- THE TASK
According to the piece on union organizing below, what did union supporters on the early shift wear to work the day the union drive was announced?

- SOURCE DOCUMENT
····················
Daisy Pitkin’s memoir “On the Line” documents acts of heroism and solidarity, as well as the grueling personal toll of a life in organizing.

Carlos Spottorno/Panos Picture​s/Redux
Workers in an industrial laund​ry facility

My first job out of college was as a cashier selling snacks and magazines at a Chicago airport. My coworkers and I—about two hundred of us, mostly African Americans and Filipino immigrants—made long commutes from all over the city, earning less than nine dollars an hour and constant disrespect from our bosses. Our general manager, a man I’ll call Richard, was known for scrutinizing workers’ uniforms as we punched in to find minor infractions, or sneaking up on us at the register to catch us texting when no customers were around, then writing us up. Our jobs were miserable, and he made them more miserable. 

So like millions of other workers before us, we began to organize a union—talking endlessly to coworkers on our breaks and the train ride home, mapping out with staff organizers who was a leader on which shift and which of their coworkers they could convince to vote for the union, figuring out how to overcome divisions between workers across barriers of race and personality, crafting an effective pitch for Filipino workers to make in Tagalog to coworkers on the fence, and a million more tiny details that all had to line up to win the vote. I took the job with the intention of helping organize a union but wasn’t prepared for the pushback that Richard spearheaded. The day we announced the union drive, union supporters on the early shift wore union buttons to work. Management took the buttons as declarations of war, and Richard sent all the union supporters home. The call quickly went out from organizers to union supporters: management had attacked us. We had to strike back.
····················
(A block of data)

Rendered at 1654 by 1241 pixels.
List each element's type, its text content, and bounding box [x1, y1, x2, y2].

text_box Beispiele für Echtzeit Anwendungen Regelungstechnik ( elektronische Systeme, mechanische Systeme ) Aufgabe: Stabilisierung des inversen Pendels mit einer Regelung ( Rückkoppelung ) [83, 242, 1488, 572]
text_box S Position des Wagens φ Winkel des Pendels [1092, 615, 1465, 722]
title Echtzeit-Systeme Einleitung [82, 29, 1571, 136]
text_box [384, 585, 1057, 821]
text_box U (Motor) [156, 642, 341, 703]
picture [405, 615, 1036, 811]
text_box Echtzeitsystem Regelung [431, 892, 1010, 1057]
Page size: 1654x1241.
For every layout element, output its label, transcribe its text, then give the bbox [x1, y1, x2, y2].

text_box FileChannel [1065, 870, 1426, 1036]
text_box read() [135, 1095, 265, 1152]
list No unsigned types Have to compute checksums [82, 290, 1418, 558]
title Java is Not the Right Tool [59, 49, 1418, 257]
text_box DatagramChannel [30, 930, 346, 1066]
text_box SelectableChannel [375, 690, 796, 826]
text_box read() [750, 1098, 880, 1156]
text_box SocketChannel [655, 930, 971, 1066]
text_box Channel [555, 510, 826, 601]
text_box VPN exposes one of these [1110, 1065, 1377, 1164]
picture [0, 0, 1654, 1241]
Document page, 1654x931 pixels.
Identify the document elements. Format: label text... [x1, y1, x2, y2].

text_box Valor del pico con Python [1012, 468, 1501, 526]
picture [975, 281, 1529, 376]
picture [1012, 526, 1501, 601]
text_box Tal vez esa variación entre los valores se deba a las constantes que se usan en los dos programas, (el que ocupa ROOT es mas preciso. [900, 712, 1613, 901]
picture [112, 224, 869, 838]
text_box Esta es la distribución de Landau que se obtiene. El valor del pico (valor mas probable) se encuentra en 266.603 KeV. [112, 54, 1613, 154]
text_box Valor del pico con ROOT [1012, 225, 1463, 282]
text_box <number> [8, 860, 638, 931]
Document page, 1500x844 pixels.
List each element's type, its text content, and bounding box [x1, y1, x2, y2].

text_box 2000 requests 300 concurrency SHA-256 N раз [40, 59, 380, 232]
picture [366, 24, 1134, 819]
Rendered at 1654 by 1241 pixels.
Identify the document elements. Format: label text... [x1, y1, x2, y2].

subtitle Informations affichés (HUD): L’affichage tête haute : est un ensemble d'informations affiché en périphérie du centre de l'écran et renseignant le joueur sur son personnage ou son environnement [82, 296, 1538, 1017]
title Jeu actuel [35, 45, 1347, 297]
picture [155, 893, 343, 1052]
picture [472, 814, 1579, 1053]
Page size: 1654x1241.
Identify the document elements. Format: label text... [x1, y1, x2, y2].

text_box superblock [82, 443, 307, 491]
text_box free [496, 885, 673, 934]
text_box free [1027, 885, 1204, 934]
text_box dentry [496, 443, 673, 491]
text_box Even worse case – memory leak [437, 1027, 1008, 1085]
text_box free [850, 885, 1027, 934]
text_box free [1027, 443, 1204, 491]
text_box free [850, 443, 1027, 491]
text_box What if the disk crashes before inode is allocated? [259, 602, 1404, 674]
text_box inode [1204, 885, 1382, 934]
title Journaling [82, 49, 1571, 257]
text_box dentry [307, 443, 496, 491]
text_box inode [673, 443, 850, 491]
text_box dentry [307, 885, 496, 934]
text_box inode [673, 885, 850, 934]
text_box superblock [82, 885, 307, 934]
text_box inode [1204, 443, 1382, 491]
····················
- PROBLEM SOLUTION
Union buttons.